==== Provided records ====

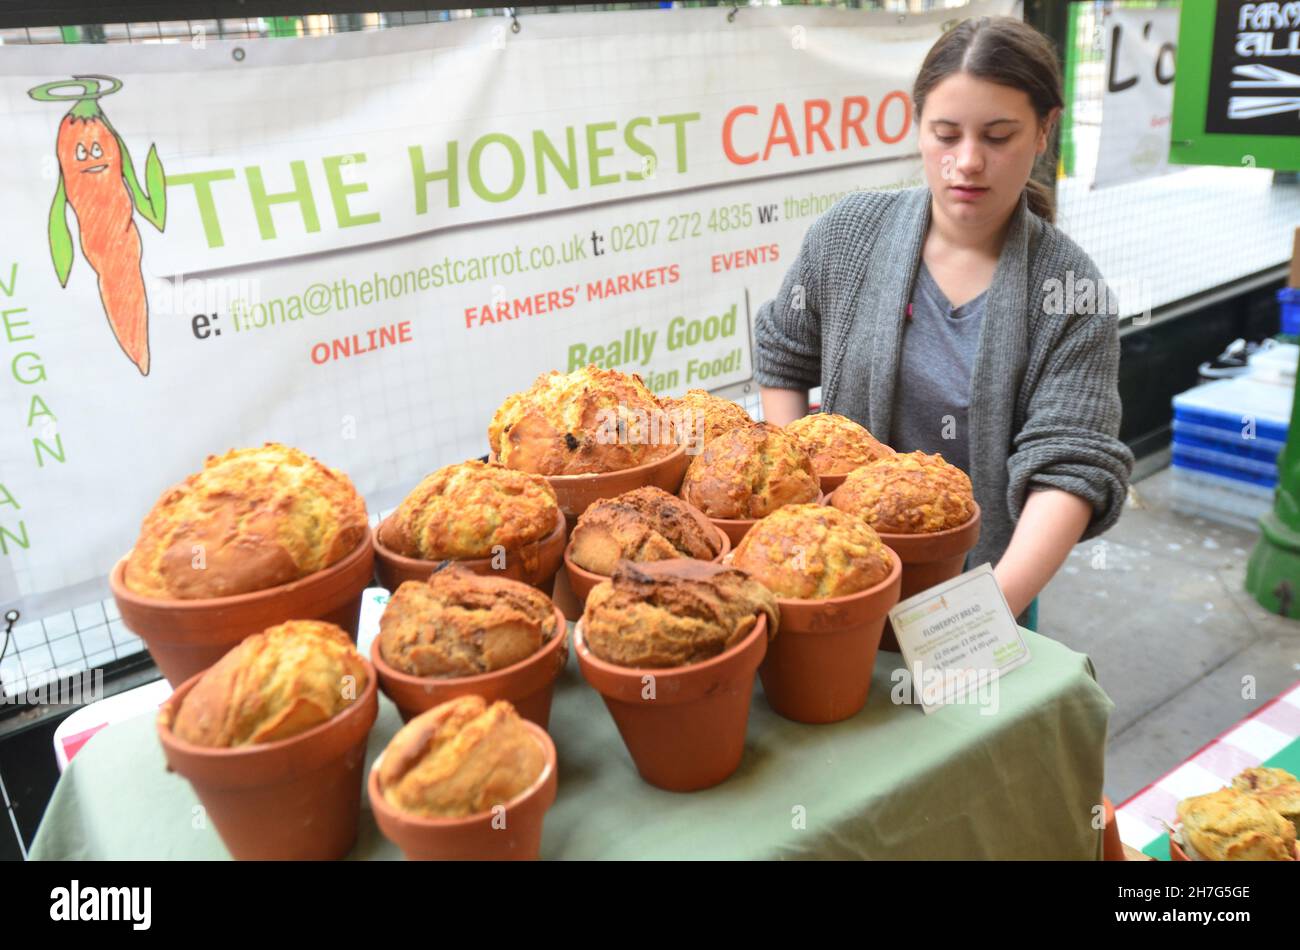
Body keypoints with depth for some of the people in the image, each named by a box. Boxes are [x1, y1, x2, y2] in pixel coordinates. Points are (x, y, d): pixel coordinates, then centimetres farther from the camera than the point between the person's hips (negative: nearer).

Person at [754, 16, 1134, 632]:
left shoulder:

====
==== Provided records ====

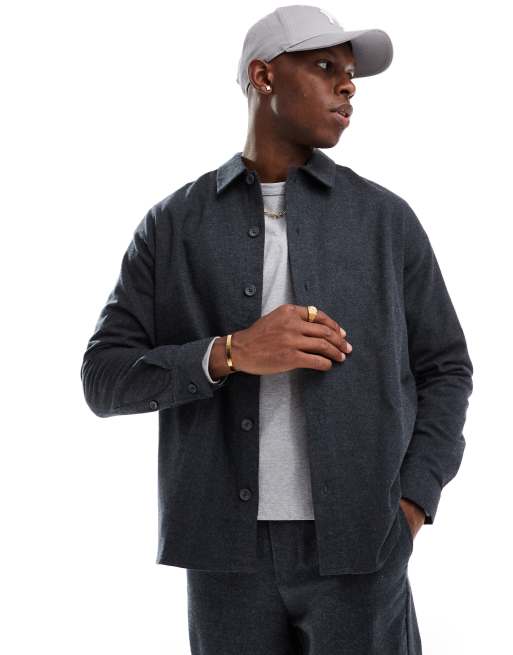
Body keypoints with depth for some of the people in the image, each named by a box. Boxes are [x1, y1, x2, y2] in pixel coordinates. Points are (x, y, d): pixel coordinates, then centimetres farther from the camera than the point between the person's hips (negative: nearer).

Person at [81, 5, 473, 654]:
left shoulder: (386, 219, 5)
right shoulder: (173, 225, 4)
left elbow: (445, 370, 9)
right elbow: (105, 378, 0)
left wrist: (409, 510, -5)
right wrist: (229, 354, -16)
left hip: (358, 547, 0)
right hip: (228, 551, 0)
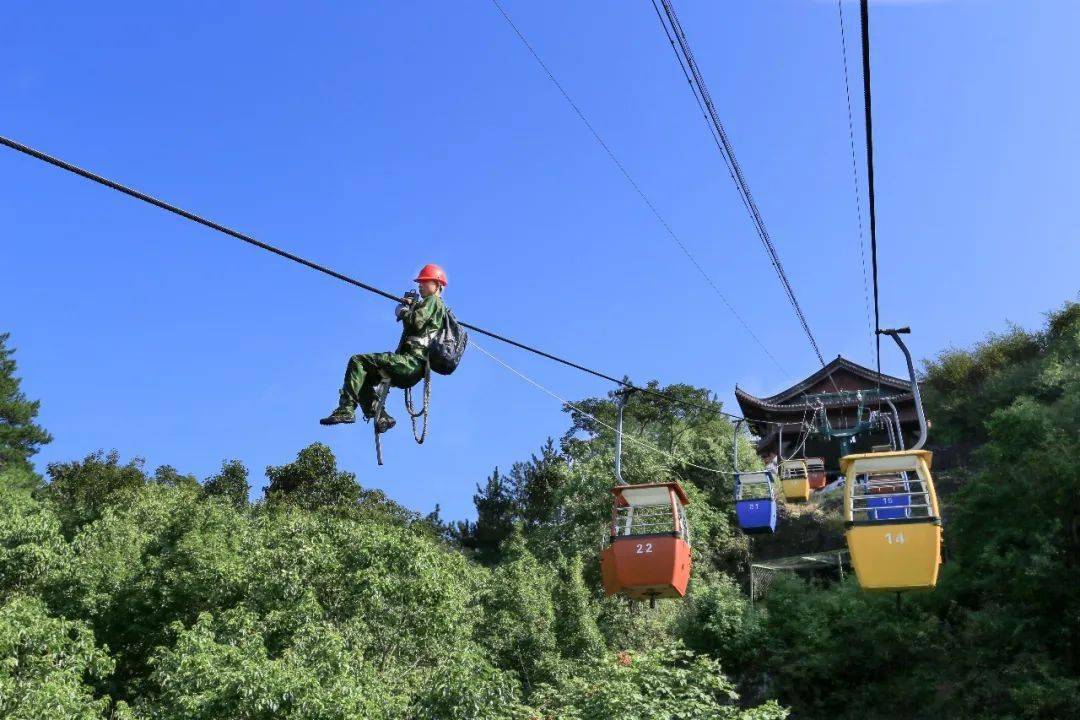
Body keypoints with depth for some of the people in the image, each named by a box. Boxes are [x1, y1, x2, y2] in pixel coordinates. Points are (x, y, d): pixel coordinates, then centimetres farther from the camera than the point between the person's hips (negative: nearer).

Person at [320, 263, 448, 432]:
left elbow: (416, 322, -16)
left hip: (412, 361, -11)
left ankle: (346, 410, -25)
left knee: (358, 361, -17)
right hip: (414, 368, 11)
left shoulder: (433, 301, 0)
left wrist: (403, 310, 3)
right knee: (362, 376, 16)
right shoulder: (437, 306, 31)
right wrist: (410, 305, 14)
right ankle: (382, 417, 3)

====
==== Provided records ====

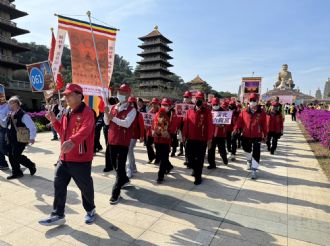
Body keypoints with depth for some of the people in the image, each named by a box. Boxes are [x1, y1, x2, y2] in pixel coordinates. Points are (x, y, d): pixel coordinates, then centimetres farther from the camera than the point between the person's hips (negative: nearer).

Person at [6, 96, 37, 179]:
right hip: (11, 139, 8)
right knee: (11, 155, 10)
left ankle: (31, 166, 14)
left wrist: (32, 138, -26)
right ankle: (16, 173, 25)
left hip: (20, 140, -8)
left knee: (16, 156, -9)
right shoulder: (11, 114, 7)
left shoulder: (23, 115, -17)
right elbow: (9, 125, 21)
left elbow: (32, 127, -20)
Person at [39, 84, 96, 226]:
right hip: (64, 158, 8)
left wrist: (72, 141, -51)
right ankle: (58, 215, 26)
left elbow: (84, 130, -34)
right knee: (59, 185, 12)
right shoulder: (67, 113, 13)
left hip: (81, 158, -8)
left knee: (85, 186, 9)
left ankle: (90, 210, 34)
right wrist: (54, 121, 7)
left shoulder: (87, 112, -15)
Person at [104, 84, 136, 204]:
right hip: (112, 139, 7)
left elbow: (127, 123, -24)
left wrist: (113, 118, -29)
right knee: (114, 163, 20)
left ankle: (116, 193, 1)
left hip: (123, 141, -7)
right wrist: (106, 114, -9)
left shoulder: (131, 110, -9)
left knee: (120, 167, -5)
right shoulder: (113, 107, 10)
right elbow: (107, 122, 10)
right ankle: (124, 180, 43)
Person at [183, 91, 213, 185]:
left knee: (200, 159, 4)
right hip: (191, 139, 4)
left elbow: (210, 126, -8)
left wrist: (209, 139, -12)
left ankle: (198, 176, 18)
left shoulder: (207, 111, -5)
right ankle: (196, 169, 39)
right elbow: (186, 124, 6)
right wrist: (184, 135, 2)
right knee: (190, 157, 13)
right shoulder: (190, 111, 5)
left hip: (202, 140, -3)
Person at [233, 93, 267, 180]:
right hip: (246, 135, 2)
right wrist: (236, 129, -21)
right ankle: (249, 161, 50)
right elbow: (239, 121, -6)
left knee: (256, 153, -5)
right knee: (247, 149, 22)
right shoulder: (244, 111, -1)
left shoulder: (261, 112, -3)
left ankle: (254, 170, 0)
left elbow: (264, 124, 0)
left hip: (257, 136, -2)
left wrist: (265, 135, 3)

====

» Exercise goal
Going through the data above, return each line with the word "knee".

» Exercise result
left knee: (358, 361, -17)
right knee: (362, 376, 16)
right knee: (11, 155, 10)
left knee: (16, 156, -9)
right knee: (59, 185, 12)
left knee: (85, 186, 9)
right knee: (114, 163, 20)
left knee: (120, 167, -5)
left knee: (200, 159, 4)
right knee: (190, 157, 13)
left knee: (256, 153, -5)
right knee: (247, 149, 22)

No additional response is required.